But dad, those are just very small parts of the movie! That's what our friends who've seen it have told us. The movie is two hours long and those scenes are just a few minutes of the total film! It's based on a true story and good triumphs over evil, and there are other redeeming themes like courage and self-sacrifice. Even the movie review websites say that!

My answer is no and that is my final answer. You are welcome to stay home tonight, invite some of your friends over, and watch one of the good videos we have in our home collection. But you will not go and watch that film. End of discussion.

The two teenagers walked dejectedly into the family room and slumped down on the couch. As they sulked, they were surprised to hear the sounds of their father preparing something in the kitchen. They soon recognized the wonderful aroma of brownies baking in the oven, and one of the teenagers said to the other, "Dad must be feeling guilty, and now he's going to try to make it up to us with some fresh brownies. Maybe we can soften him with lots of praise when he brings them out to us and persuade him to let us go to the movie he refused to let us see."

About that time I began eating the second brownie from the sandwich bag and wondered if there was some connection to the brownies I was eating and the brownies in the story. I kept reading...

The teens were not disappointed. Soon their father appeared with a plate of warm brownies, which he offered to his kids. They each took one. Then their father said, before you eat, I want to tell you something: I love you both so much.

The teenagers smiled at each other with knowing glances. Dad was softening.

That is why I've made these brownies with the very best ingredients. I've made them from scratch. Most of the ingredients are even organic.

The best organic flour. The best free-range eggs. The best organic sugar. Premium vanilla and chocolate.

The brownies looked mouth-watering, and the teens began to become a little impatient with their dad's long speech.

But I want to be perfectly honest with you. There is one ingredient I added that is not usually found in brownies. I got that ingredient from our own back yard. But you don't need to worry, because I only added the tiniest bit of that ingredient to your brownies. The amount of the portion is practically insignificant. So go ahead, take a bite and let me know what you think.

Dad, would you mind telling us what that mystery ingredient is before we eat?
Why? The portion I added was so small. Just a teaspoonful. You won't even taste it.

Come on, dad; just tell us what that ingredient is.
Don't worry! It is organic, just like the other ingredients.

Dad!

Well, OK, if you insist. That secret ingredient is fresh organic...dog poop.

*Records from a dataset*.
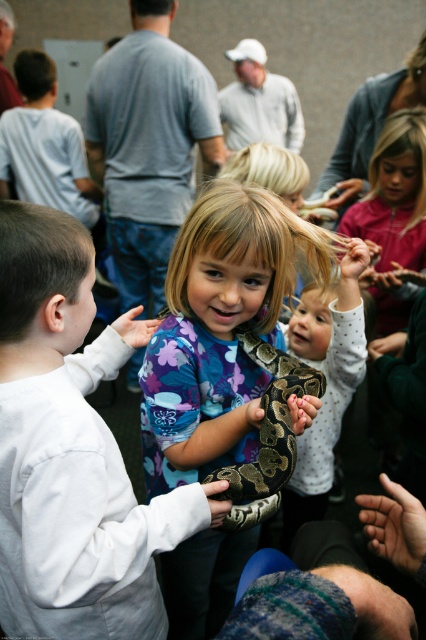
Can you confirm if white soft shirt at center is wider than brown patterned snake at center?

Yes, white soft shirt at center is wider than brown patterned snake at center.

Is point (166, 536) positioned before point (282, 372)?

Yes.

The width and height of the screenshot is (426, 640). I want to click on white soft shirt at center, so click(x=71, y=451).

In order to click on patterned dark green snake at center in this screenshot , I will do `click(328, 384)`.

Describe the element at coordinates (328, 384) in the screenshot. This screenshot has width=426, height=640. I see `patterned dark green snake at center` at that location.

Measure the distance between point (330, 385) and camera.

Point (330, 385) is 5.98 feet away from camera.

At what (x,y) coordinates should I click in order to perform the action: click on patterned dark green snake at center. Please return your answer as a coordinate pair (x, y). Looking at the image, I should click on (328, 384).

This screenshot has height=640, width=426. I want to click on floral-patterned shirt at center, so click(x=218, y=330).

Between floral-patterned shirt at center and brown patterned snake at center, which one is positioned higher?

brown patterned snake at center is higher up.

Who is more forward, (207, 394) or (301, 396)?

Positioned in front is point (301, 396).

The width and height of the screenshot is (426, 640). What are the coordinates of `floral-patterned shirt at center` in the screenshot? It's located at (218, 330).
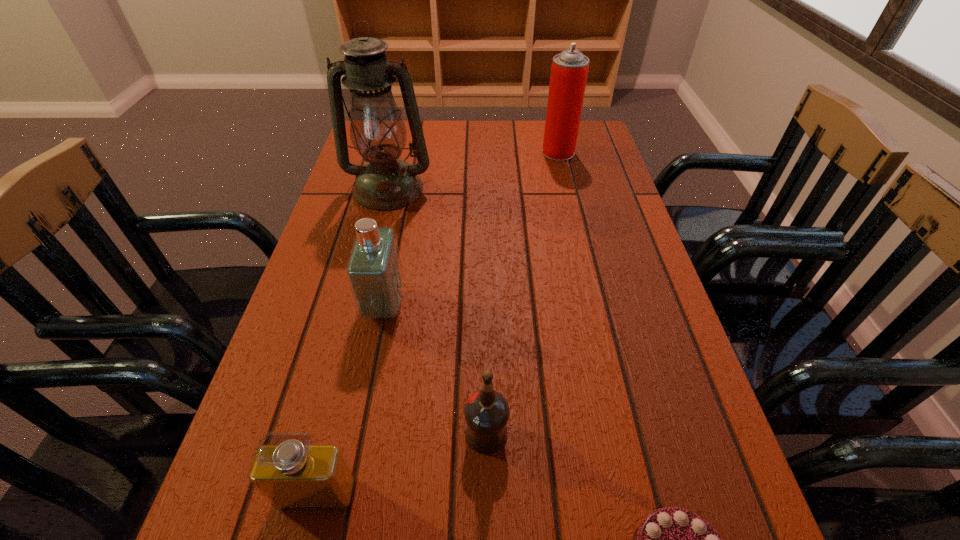
Find the location of a particular element. This screenshot has width=960, height=540. free space that satisfies the following two spatial constraints: 1. on the front label of the fourth object from left to right; 2. on the front-facing side of the shorter perfume is located at coordinates (487, 494).

Where is `vacant space that satisfies the following two spatial constraints: 1. on the front label of the taller perfume; 2. on the front-facing side of the nearer perfume`? This screenshot has width=960, height=540. vacant space that satisfies the following two spatial constraints: 1. on the front label of the taller perfume; 2. on the front-facing side of the nearer perfume is located at coordinates (348, 494).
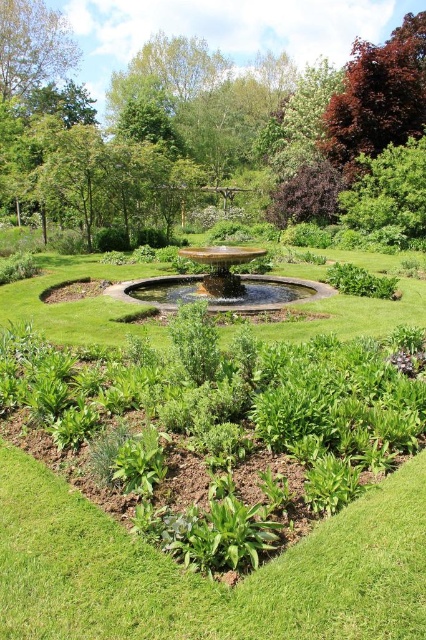
Which is above, purple-leaved tree at upper right or gold polished water at center?

Positioned higher is purple-leaved tree at upper right.

Is point (400, 115) positioned after point (305, 298)?

Yes, point (400, 115) is behind point (305, 298).

Is point (365, 58) in front of point (241, 288)?

No, it is not.

The width and height of the screenshot is (426, 640). Find the location of `purple-leaved tree at upper right`. purple-leaved tree at upper right is located at coordinates (377, 97).

Is purple-leaved tree at upper right positioned in front of gold metallic fountain at center?

No, it is not.

Between purple-leaved tree at upper right and gold metallic fountain at center, which one is positioned lower?

gold metallic fountain at center is below.

At what (x,y) coordinates should I click in order to perform the action: click on purple-leaved tree at upper right. Please return your answer as a coordinate pair (x, y). This screenshot has height=640, width=426. Looking at the image, I should click on (377, 97).

Locate an element on the screen. purple-leaved tree at upper right is located at coordinates (377, 97).

Does purple leafy tree at upper center lie in front of green leafy tree at upper left?

That is True.

Can you confirm if purple leafy tree at upper center is positioned to the left of green leafy tree at upper left?

No, purple leafy tree at upper center is not to the left of green leafy tree at upper left.

Is point (149, 196) positioned after point (32, 10)?

No, it is not.

You are a GUI agent. You are given a task and a screenshot of the screen. Output one action in this format:
    pyautogui.click(x=<x>, y=<y>)
    Task: Click on the purple leafy tree at upper center
    The height and width of the screenshot is (640, 426).
    Given the screenshot: What is the action you would take?
    pyautogui.click(x=192, y=128)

*Action item A*.
In the brownie story, list every ingredient named in the line that begins "The best organic flour."
*Action item B*.
Transcribe the part of the brownie story that opens with the words containing "That is why" and closes with "even taste it.".
These records were taken from a different source.

*Answer section A*.
Organic flour, free-range eggs, organic sugar, vanilla, chocolate

*Answer section B*.
That is why I've made these brownies with the very best ingredients. I've made them from scratch. Most of the ingredients are even organic.

The best organic flour. The best free-range eggs. The best organic sugar. Premium vanilla and chocolate.

The brownies looked mouth-watering, and the teens began to become a little impatient with their dad's long speech.

But I want to be perfectly honest with you. There is one ingredient I added that is not usually found in brownies. I got that ingredient from our own back yard. But you don't need to worry, because I only added the tiniest bit of that ingredient to your brownies. The amount of the portion is practically insignificant. So go ahead, take a bite and let me know what you think.

Dad, would you mind telling us what that mystery ingredient is before we eat?
Why? The portion I added was so small. Just a teaspoonful. You won't even taste it.